Human beings are a result of a never ending process of adaptation. But even though today we spend endless hours seated in cubicles under florescent light with little or no physical activity, no sun shine and fresh air exposure, and eating a diet based on processed food and added chemicals of all kind, we still share the same DNA than our ancestors from a few thousand years ago, before the fast food and the drive through were invented.  There were times of feast, when the weather was appropriate for hunting and searching freely for whole foods, and where every source of calories gathered by our ancestors, meant to carry on their genetics, and their bodies learned to store energy for the winter. The winter was a time of famine, with a much lower chance of food to be gathered, and where the stored energy was one of the main factors for survival.
Nowadays, our bodies are still trying to survive, but the environment is different. Food is everywhere, and with no or minimal physical activity, we have endless access to not only food, but also to artificial products made in a way so they appear to be real food, but with no nutritional value for our bodies. When we eat in access calories, our bodies would store them because it thinks we will go through a famine, but this never happens, so we keep storing and storing energy. This is one of the main reasons we have so many health problems nowadays.
We should stop for a second and ask ourselves why do we have to memorize books that are eight inches thick when we go to medical schools, we are trying to learn all the reasons that we die and the more than 12000 diseases that we suffer even though we are supposed to be the most evolved living organism in our planet, and wild animals with no interaction with humans, die of less than 10 diseases.
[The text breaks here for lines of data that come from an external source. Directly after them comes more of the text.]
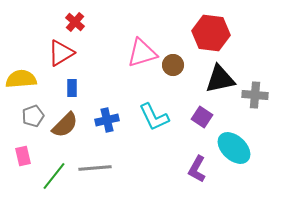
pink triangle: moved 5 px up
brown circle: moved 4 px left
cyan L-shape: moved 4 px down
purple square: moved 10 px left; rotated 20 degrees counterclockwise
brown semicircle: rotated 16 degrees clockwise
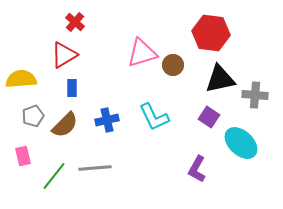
red triangle: moved 3 px right, 2 px down
purple square: moved 7 px right
cyan ellipse: moved 7 px right, 5 px up
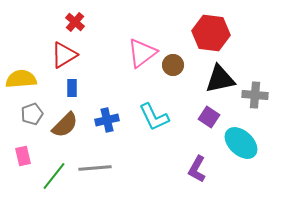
pink triangle: rotated 20 degrees counterclockwise
gray pentagon: moved 1 px left, 2 px up
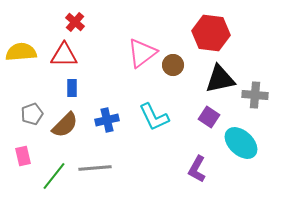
red triangle: rotated 32 degrees clockwise
yellow semicircle: moved 27 px up
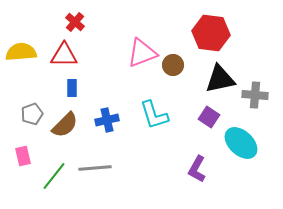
pink triangle: rotated 16 degrees clockwise
cyan L-shape: moved 2 px up; rotated 8 degrees clockwise
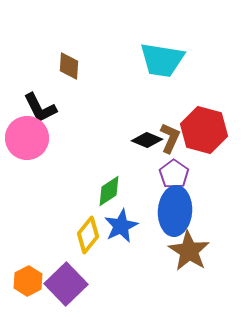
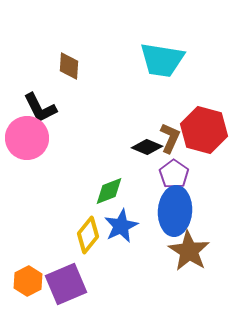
black diamond: moved 7 px down
green diamond: rotated 12 degrees clockwise
purple square: rotated 21 degrees clockwise
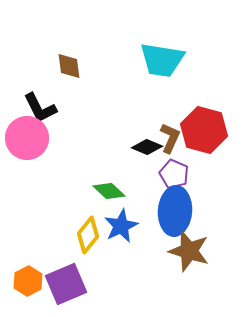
brown diamond: rotated 12 degrees counterclockwise
purple pentagon: rotated 12 degrees counterclockwise
green diamond: rotated 64 degrees clockwise
brown star: rotated 15 degrees counterclockwise
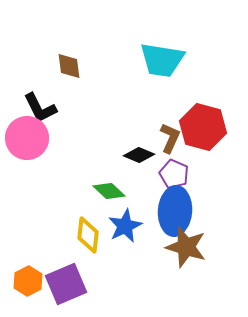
red hexagon: moved 1 px left, 3 px up
black diamond: moved 8 px left, 8 px down
blue star: moved 4 px right
yellow diamond: rotated 33 degrees counterclockwise
brown star: moved 3 px left, 4 px up
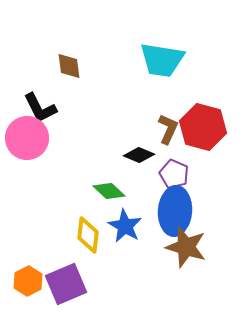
brown L-shape: moved 2 px left, 9 px up
blue star: rotated 16 degrees counterclockwise
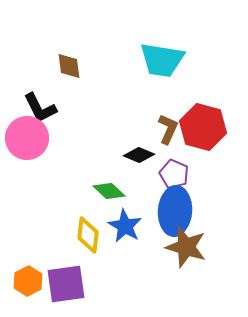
purple square: rotated 15 degrees clockwise
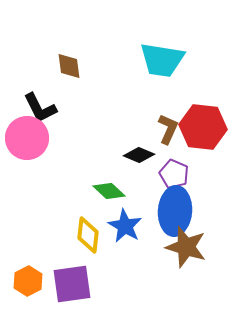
red hexagon: rotated 9 degrees counterclockwise
purple square: moved 6 px right
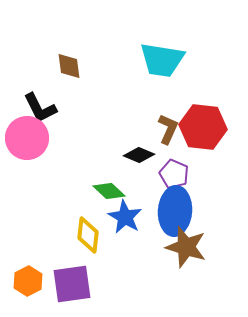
blue star: moved 9 px up
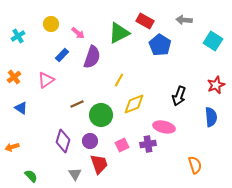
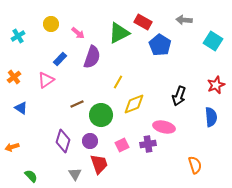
red rectangle: moved 2 px left, 1 px down
blue rectangle: moved 2 px left, 4 px down
yellow line: moved 1 px left, 2 px down
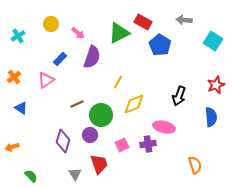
purple circle: moved 6 px up
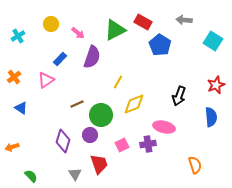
green triangle: moved 4 px left, 3 px up
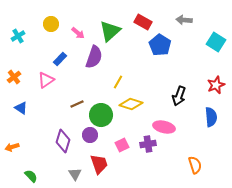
green triangle: moved 5 px left, 1 px down; rotated 15 degrees counterclockwise
cyan square: moved 3 px right, 1 px down
purple semicircle: moved 2 px right
yellow diamond: moved 3 px left; rotated 40 degrees clockwise
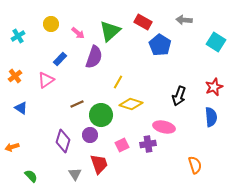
orange cross: moved 1 px right, 1 px up
red star: moved 2 px left, 2 px down
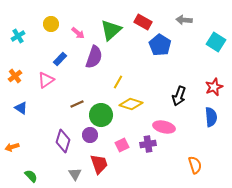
green triangle: moved 1 px right, 1 px up
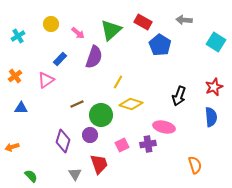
blue triangle: rotated 32 degrees counterclockwise
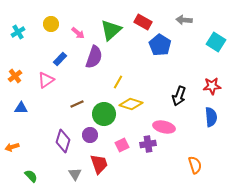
cyan cross: moved 4 px up
red star: moved 2 px left, 1 px up; rotated 18 degrees clockwise
green circle: moved 3 px right, 1 px up
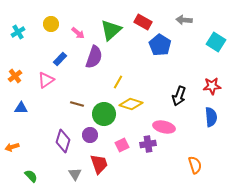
brown line: rotated 40 degrees clockwise
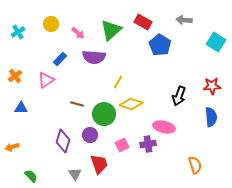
purple semicircle: rotated 75 degrees clockwise
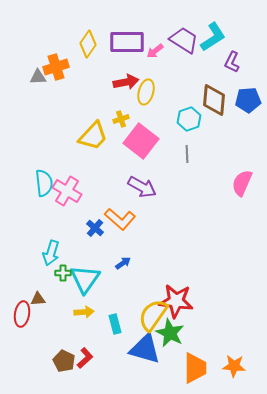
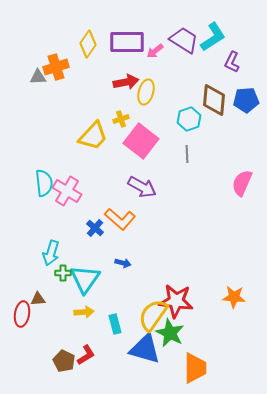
blue pentagon: moved 2 px left
blue arrow: rotated 49 degrees clockwise
red L-shape: moved 1 px right, 3 px up; rotated 10 degrees clockwise
orange star: moved 69 px up
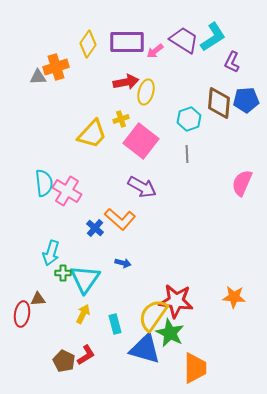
brown diamond: moved 5 px right, 3 px down
yellow trapezoid: moved 1 px left, 2 px up
yellow arrow: moved 1 px left, 2 px down; rotated 60 degrees counterclockwise
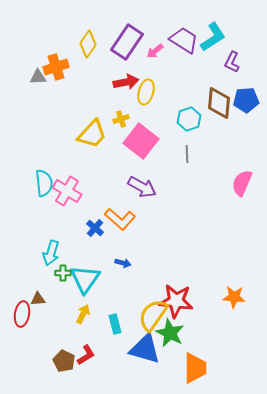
purple rectangle: rotated 56 degrees counterclockwise
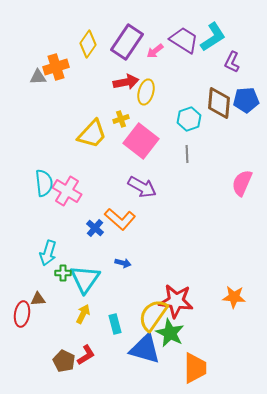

I wonder why 400 hundred animals in the forest can drink from the same pond and they are perfectly healthy, and here we are, sterilizing our water and drinking it out of bottles and we are all getting sick. Every twenty five seconds one of us dies from heart disease. One out of three of us will get cancer in its lifetime. This doesn’t happen in nature.  We keep moving farther from it. We life in boxes, move around in machines, we go home and look at machines, we purchase our food from machines, and every once in a while we decide to go out to the country to “get close to nature”, without realizing that we are nature. As part of it, we are governed by natural laws.
Let’s rethink our behavior and start running to nature with open arms, and let it embrace us with its wisdom. It’s time to teach our children to appreciate the value of whole foods, sun shine and clean air and water. Let’s all join forces to save our health and the health of our planet.